THE DATA Start Marker

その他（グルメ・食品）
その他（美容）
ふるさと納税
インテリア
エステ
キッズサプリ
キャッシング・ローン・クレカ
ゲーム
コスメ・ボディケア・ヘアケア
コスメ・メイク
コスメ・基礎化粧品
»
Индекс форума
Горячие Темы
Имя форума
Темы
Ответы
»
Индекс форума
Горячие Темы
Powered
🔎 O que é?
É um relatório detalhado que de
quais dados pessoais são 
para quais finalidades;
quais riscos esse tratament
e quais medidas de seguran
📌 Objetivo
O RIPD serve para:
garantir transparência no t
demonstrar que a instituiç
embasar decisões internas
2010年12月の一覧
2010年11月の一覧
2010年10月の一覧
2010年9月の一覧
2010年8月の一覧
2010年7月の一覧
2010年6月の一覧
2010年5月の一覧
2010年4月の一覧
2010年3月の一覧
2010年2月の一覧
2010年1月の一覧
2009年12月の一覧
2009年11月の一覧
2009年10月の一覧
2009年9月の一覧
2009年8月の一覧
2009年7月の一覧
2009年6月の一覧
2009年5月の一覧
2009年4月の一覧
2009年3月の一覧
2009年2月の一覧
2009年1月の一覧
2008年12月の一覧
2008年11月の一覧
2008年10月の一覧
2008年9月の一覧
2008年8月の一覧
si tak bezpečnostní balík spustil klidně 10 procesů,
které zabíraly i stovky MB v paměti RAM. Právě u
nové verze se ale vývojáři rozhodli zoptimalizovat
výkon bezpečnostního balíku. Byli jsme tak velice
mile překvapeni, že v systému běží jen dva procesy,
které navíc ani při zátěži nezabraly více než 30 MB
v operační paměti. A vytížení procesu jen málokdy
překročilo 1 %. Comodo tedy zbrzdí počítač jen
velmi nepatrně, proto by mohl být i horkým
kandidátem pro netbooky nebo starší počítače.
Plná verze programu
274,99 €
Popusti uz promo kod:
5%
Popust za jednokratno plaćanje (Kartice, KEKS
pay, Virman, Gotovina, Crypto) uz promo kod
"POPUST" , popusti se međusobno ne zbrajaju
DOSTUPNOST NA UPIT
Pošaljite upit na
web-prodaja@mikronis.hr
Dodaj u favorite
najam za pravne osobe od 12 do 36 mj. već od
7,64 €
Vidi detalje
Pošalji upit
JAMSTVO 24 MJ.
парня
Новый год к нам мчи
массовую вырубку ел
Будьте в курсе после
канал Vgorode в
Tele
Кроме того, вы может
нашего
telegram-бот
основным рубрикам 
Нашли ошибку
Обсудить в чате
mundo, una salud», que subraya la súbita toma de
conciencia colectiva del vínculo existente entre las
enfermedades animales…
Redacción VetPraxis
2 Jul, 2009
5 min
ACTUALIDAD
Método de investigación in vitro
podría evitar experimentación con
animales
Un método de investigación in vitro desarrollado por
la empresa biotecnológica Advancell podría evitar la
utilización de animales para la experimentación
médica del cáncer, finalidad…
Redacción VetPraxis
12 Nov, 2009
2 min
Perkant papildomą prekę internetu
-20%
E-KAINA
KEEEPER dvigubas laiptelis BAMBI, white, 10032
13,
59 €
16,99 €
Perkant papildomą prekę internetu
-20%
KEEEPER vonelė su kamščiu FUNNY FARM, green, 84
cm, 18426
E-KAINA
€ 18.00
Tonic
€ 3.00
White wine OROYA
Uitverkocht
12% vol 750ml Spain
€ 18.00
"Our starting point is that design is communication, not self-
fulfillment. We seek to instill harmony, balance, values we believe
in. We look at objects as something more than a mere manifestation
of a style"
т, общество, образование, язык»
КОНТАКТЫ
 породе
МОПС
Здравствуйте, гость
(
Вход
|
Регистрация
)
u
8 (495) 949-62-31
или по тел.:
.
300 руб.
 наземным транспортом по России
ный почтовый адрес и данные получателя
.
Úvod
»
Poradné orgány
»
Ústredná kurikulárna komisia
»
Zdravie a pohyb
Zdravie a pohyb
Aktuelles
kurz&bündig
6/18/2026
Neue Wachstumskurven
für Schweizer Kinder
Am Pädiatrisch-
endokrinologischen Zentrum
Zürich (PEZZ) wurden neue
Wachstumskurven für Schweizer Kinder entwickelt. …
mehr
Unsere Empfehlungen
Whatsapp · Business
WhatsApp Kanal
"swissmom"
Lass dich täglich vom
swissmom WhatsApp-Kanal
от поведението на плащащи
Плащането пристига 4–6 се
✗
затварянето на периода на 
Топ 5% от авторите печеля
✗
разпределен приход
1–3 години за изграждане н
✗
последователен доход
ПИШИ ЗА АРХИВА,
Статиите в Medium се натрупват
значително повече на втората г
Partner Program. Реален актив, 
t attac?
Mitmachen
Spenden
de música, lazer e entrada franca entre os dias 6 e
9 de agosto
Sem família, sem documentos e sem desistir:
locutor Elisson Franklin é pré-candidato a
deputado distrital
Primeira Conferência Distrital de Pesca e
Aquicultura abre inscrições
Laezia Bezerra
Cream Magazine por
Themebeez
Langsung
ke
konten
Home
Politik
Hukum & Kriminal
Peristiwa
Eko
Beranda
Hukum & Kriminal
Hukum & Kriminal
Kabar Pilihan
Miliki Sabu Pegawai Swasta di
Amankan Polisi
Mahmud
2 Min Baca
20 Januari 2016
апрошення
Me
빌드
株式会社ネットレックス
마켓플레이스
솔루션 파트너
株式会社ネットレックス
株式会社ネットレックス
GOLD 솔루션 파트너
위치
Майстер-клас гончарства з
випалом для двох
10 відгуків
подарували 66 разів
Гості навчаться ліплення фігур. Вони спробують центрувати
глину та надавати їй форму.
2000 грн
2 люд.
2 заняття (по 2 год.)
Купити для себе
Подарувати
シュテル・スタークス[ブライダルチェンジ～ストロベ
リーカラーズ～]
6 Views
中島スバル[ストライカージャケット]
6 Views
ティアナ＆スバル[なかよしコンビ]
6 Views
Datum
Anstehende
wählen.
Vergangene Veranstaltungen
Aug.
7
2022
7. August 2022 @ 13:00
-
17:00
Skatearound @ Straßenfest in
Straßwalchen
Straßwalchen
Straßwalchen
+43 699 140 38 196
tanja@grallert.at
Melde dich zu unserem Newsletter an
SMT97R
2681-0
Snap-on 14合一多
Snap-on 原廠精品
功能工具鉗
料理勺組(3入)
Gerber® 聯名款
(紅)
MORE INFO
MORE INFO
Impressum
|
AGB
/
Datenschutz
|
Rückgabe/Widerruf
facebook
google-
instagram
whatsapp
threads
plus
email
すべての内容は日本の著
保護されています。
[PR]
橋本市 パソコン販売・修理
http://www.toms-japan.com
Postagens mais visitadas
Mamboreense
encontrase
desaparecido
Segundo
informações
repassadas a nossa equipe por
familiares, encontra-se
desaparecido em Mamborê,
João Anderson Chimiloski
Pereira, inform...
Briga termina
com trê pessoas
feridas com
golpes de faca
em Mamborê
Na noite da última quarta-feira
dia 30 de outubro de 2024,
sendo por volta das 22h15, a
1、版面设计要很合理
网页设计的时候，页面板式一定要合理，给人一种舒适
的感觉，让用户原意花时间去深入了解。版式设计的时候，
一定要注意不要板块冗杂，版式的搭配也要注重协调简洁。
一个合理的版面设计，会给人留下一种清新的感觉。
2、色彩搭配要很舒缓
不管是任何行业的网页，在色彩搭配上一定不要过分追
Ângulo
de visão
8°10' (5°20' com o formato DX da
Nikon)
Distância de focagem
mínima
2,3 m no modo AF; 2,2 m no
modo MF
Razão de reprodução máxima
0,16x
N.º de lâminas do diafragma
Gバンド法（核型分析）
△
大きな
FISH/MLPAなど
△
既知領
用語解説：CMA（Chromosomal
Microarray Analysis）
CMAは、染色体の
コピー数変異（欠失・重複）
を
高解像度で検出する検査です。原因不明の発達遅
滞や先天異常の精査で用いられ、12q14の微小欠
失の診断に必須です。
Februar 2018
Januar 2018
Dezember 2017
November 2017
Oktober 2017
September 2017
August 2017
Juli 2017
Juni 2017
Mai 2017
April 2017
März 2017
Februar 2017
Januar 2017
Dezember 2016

THE DATA End Marker

ACTIVITY: In the records above, find the line with "コスメ・ボディケア・ヘアケア"; write out exactly that line and each one after it, stopping after the line with "O RIPD serve".

WRITTEN SOLUTION:
コスメ・ボディケア・ヘアケア
コスメ・メイク
コスメ・基礎化粧品
»
Индекс форума
Горячие Темы
Имя форума
Темы
Ответы
»
Индекс форума
Горячие Темы
Powered
🔎 O que é?
É um relatório detalhado que de
quais dados pessoais são 
para quais finalidades;
quais riscos esse tratament
e quais medidas de seguran
📌 Objetivo
O RIPD serve para:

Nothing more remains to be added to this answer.